Dear Father,

I have noticed that there seem to be fewer funerals in our church during the past few years. When I asked the pastor, he told me that the families of Catholics are not honoring the wishes of the deceased to have a Catholic funeral Mass. Instead, they have some kind of prayer service at the funeral home. I find this atrocious. I’m in my 80s and I definitely want a Catholic funeral Mass. Is there a way to ensure that I will have a proper funeral?

-T.S.


Dear T.S.,

It’s not only your parish church that has fewer funerals; it’s widespread these days, as many pastors will attest. Sadly, many who no longer practice their Catholic faith see no point in giving their parents and relatives a Catholic burial. It’s an enormous injustice to the deceased as well as to the surviving relatives and friends.

As we approach the month of November, during which the Church prays specially for all the dead, it is worth recalling the works of mercy that every Christian is bound to practice. The works of mercy are divided into the categories of corporal and spiritual. Corporal works deal with the physical needs of others, including burying the dead. Spiritual works of mercy deal with the soul (both one’s own and another’s); praying for the dead is one of these.

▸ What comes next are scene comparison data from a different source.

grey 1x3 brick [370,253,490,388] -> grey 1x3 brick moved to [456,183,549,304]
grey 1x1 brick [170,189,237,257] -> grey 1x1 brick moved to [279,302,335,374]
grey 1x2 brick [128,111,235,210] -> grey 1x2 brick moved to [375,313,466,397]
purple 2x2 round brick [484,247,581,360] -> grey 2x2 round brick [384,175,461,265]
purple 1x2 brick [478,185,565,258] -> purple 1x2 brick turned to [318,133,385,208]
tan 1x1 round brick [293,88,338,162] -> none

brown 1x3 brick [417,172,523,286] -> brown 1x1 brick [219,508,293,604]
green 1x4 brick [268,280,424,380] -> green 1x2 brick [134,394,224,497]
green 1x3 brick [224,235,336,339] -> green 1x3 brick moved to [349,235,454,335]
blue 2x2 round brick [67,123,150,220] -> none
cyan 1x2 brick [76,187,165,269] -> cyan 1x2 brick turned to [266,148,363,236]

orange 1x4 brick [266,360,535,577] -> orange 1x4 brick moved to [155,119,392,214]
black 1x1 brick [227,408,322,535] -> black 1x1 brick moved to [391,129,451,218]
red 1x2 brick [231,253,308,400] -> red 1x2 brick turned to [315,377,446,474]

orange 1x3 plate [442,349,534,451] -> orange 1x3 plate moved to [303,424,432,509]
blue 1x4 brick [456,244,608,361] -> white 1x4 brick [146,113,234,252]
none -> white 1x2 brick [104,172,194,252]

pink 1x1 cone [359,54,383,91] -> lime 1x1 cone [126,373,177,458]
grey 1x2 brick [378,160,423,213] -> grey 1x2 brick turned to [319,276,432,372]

Showing mercy to others is part of the virtue of justice: something we owe. That makes these works of mercy, including burying and praying for the dead, obligatory. No one is dispensed from this debt. Burying the dead includes making sure that a proper Catholic funeral is given to one who has died. Praying for the dead includes both the prayers of the funeral Mass and our continued prayers that the deceased may pass from purgatory to the vision of God in heaven.

Even the canon law of the Church mandates that justice be served for the dead: “Christ’s faithful who have died are to be given a Church funeral … [in which] the Church prays for the spiritual support of the dead, it honors their bodies, and at the same time it brings to the living the comfort of hope” (no. 1176). Catechumens, though not baptized, also deserve a Catholic funeral, as do unbaptized infants (can. 1183).

There are three vital aspects of a funeral. The first, as I mentioned, is to pray for the deceased. Of course, our prayer for the dead does not end once the funeral is finished. We are to have Masses offered for the deceased and to offer other sacrifices and prayers on behalf of the deceased. 

The second vital aspect is that we are reminded of our own mortality, and that we must reform our lives sooner rather than later, for we know not the day or the hour when we shall be called to give an accounting of the gift of life we have been given.

The other vital reason funerals are important is that we console each other not only with human support but with divine help. We find courage to face the pains of separation and loss of our loved ones by pondering the truths of our faith, namely that Christ has died and risen from the dead in order to make us sharers in His resurrected life. Our greatest consolation is the sure knowledge that we will life eternally with God in paradise.

To ensure that one has a proper Catholic funeral, we need to plan now. Some people will put off funeral planning because they think they are too young to die, or feel invincible, or simply are turned off by talk about funerals because it seems macabre. These hesitations are unfounded, of course, because we all must come to the end of life sooner or later. 

While legal wills are important to dispose of our property, they are not the best vehicles for our loved ones for immediate funeral planning. Legal wills are typically not read until long after we have departed this earth. For this reason, I urge people of all ages to make known to their loved ones now what they expect for funeral planning. This is a crucial conversation to have in person not just when we are old or seriously ill but even when we don’t anticipate the unexpected. We should also put our plans into writing and give copies to our loved ones and to the parish priest, who will be able to help make sure that our funeral rites are carried out.

Written funeral plans, which are separate from our legal wills and conversations with those we trust to carry out our wishes, help to ensure that we will have a beautiful Mass and burial. We can also leave instructions in our legal wills that we wish that a portion of our estate will be used for Masses and prayers to be offered for our speedy deliverance from purgatory to be seated at the divine Banquet at God’s table.